#### [Selected extract]
One of the worst environmental disasters in history wasn’t the result of a superstorm, an earthquake or a fuel spill.
It was caused by a nearly decadelong series of disastrous windstorms in the Southern Plains. You may know it as the Dust Bowl.
On Nov. 11, 1933, massive dust storms swept across South Dakota. History.com reports that within two days, dust from the storm had reached Albany, N.Y. — more than 1,500 miles from where the storms originated. In 1933, there were 38 storms in total, according to PBS' American Experience. That was more than double the 14 that occurred in the region the previous year.
Over the next year, the dust storms spread, and the drought became the worst in U.S. history, with more than 75% of the country affected. On April 14, 1935, a "black blizzard" developed, resulting in the most damage from any storm in the history of the Dust Bowl. It is now known as "Black Sunday."
While the situation became dire in the Plains, Washington was simultaneously dealing with The Great Depression. Franklin Roosevelt took office in 1933 and Congress worked quickly to push through the Emergency Banking Act of 1933, which stabilized the bank industry. In the months leading up to Black Sunday, a series of farm- and drought-related actions followed, including the Taylor Grazing Act, the Frazier-Lemke Farm Bankruptcy Act and the Drought Relief Service. A week before Black Sunday, the Emergency Relief Appropriation Act was approved by FDR, which along with funding created the Works Progress Administration, employing 8.5 million people — and offering an opportunity for those hard hit by the dust storms.

#### [Recorded data]
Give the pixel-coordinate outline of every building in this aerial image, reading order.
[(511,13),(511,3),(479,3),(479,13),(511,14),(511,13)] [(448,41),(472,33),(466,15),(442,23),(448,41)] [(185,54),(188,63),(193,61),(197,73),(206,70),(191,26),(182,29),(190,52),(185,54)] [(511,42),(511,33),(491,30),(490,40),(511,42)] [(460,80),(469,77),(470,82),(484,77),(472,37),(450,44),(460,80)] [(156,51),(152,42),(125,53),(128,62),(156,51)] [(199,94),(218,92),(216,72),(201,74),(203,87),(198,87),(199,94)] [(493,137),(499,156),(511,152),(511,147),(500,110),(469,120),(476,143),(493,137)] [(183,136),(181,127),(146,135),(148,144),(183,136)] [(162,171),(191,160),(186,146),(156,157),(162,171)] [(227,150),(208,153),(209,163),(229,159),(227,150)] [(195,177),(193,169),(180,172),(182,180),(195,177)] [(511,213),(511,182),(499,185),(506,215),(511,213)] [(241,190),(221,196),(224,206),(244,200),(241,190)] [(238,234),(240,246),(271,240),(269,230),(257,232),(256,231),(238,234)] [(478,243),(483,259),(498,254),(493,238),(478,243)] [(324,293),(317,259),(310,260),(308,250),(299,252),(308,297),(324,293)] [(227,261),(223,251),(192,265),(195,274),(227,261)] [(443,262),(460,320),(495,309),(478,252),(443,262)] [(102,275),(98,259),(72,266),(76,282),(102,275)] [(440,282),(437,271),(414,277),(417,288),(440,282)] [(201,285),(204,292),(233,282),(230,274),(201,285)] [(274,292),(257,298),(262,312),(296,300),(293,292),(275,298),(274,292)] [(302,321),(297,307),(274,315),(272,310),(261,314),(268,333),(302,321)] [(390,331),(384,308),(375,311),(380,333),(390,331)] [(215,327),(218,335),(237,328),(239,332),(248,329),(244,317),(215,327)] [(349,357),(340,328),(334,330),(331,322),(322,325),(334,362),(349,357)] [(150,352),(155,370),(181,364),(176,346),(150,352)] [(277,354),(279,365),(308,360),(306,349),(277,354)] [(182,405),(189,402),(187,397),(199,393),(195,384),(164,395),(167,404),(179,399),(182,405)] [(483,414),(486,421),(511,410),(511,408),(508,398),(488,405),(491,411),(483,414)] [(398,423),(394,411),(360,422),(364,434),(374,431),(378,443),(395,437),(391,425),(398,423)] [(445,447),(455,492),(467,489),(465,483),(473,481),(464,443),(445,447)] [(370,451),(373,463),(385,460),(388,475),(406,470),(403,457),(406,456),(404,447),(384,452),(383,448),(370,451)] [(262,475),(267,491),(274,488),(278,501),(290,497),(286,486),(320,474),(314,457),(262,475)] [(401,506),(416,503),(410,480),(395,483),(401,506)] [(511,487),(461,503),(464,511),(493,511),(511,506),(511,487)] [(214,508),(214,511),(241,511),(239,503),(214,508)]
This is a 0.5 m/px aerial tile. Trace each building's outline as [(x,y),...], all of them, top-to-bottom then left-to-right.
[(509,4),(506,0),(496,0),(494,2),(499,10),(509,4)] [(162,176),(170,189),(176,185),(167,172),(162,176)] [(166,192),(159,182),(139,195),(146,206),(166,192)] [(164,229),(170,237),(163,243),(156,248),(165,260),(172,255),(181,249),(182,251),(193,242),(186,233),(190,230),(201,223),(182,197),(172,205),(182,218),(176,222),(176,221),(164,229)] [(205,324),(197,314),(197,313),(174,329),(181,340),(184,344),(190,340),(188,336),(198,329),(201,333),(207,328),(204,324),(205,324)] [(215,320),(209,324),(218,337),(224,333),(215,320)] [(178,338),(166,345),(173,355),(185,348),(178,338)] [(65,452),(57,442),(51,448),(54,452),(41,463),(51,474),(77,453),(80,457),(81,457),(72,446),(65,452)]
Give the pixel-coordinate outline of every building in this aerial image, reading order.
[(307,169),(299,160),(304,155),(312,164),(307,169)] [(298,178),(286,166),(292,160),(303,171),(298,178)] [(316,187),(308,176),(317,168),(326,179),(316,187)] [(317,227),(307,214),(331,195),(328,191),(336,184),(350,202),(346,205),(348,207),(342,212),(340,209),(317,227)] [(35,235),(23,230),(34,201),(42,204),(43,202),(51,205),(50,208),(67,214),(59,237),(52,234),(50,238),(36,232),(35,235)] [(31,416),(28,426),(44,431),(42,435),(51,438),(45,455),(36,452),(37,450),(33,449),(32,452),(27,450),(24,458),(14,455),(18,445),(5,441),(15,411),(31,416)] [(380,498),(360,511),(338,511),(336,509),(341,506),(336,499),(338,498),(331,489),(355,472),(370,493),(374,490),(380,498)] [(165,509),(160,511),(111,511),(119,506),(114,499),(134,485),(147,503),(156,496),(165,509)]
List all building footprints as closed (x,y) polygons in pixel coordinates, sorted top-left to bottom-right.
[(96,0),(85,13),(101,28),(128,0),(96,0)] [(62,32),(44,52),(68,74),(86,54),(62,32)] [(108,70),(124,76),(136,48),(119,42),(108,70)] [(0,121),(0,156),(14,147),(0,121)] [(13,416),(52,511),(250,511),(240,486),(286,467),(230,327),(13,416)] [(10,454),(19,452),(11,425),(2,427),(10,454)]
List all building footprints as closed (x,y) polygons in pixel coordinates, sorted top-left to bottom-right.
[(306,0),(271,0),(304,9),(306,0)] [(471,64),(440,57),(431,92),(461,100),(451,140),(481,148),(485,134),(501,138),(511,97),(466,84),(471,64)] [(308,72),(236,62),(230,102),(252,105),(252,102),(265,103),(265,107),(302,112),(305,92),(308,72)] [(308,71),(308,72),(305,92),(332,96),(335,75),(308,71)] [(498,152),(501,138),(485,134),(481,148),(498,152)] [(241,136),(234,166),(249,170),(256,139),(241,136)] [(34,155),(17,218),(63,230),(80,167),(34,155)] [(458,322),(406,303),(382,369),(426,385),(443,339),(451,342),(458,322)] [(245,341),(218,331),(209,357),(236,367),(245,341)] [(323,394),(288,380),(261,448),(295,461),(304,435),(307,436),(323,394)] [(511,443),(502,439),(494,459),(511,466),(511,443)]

#### [Stated task]
Reproduce the Dust Bowl text above in full, word for word, from its opening sentence through its last.

#### [Completed task]
One of the worst environmental disasters in history wasn’t the result of a superstorm, an earthquake or a fuel spill.
It was caused by a nearly decadelong series of disastrous windstorms in the Southern Plains. You may know it as the Dust Bowl.
On Nov. 11, 1933, massive dust storms swept across South Dakota. History.com reports that within two days, dust from the storm had reached Albany, N.Y. — more than 1,500 miles from where the storms originated. In 1933, there were 38 storms in total, according to PBS' American Experience. That was more than double the 14 that occurred in the region the previous year.
Over the next year, the dust storms spread, and the drought became the worst in U.S. history, with more than 75% of the country affected. On April 14, 1935, a "black blizzard" developed, resulting in the most damage from any storm in the history of the Dust Bowl. It is now known as "Black Sunday."
While the situation became dire in the Plains, Washington was simultaneously dealing with The Great Depression. Franklin Roosevelt took office in 1933 and Congress worked quickly to push through the Emergency Banking Act of 1933, which stabilized the bank industry. In the months leading up to Black Sunday, a series of farm- and drought-related actions followed, including the Taylor Grazing Act, the Frazier-Lemke Farm Bankruptcy Act and the Drought Relief Service. A week before Black Sunday, the Emergency Relief Appropriation Act was approved by FDR, which along with funding created the Works Progress Administration, employing 8.5 million people — and offering an opportunity for those hard hit by the dust storms.